## What this task involves
What lines of the data include the string "modification"? Copy them all.

Stored data entries:

--- --- ---

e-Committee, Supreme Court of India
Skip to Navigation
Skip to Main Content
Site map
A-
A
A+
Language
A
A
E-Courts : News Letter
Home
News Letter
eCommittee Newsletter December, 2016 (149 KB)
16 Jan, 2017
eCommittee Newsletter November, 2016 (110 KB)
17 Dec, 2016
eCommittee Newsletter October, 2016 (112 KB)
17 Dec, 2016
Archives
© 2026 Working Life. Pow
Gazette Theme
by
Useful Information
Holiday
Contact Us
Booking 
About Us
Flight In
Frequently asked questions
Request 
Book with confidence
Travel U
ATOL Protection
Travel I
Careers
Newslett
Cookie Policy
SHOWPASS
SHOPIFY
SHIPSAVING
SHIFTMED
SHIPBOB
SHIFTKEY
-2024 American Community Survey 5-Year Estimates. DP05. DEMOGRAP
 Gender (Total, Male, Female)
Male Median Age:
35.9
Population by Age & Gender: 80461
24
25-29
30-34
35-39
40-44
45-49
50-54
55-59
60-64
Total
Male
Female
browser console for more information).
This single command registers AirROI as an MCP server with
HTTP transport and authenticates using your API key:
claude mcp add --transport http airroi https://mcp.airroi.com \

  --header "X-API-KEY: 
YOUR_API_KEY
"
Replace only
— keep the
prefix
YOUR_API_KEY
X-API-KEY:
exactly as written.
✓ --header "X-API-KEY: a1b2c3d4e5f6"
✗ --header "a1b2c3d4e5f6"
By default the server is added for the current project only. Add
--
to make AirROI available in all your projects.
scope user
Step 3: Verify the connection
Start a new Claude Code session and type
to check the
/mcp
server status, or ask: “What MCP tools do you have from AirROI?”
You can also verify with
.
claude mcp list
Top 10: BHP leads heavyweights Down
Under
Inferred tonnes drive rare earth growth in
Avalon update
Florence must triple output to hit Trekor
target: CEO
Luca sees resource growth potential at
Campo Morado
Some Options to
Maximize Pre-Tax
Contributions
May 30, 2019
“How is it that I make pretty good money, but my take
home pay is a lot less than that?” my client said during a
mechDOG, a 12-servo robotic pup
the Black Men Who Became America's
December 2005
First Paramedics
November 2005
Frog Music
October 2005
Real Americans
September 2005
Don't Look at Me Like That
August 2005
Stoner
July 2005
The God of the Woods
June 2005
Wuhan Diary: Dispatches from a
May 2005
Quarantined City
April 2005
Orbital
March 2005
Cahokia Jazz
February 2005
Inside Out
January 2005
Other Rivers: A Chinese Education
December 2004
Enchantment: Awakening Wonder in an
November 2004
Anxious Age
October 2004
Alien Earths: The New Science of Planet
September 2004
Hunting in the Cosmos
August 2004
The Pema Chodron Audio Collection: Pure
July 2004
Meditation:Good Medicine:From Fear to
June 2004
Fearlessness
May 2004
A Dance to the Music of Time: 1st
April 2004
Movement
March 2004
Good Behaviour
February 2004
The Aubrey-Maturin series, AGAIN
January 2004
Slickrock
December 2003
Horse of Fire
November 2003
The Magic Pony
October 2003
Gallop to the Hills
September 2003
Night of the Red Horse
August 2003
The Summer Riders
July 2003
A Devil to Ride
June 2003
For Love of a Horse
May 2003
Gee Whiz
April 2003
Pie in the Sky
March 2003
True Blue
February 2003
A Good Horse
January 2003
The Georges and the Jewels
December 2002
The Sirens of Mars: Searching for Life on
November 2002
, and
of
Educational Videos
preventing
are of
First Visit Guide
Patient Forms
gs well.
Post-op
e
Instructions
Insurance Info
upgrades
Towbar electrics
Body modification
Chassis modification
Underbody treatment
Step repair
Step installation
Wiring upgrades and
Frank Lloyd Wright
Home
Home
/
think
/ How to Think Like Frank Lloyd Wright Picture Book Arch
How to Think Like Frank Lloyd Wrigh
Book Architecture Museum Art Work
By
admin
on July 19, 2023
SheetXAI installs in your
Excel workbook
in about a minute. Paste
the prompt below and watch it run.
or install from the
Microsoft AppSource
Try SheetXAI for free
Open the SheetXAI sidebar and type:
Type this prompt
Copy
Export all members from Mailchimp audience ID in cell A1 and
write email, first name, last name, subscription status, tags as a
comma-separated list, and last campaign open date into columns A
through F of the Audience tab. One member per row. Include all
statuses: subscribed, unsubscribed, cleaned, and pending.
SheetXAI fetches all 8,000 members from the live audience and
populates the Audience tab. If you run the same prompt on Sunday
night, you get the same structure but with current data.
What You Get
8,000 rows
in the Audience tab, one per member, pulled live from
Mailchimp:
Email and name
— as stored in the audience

--- --- ---

## Answer space
Body modification
Chassis modification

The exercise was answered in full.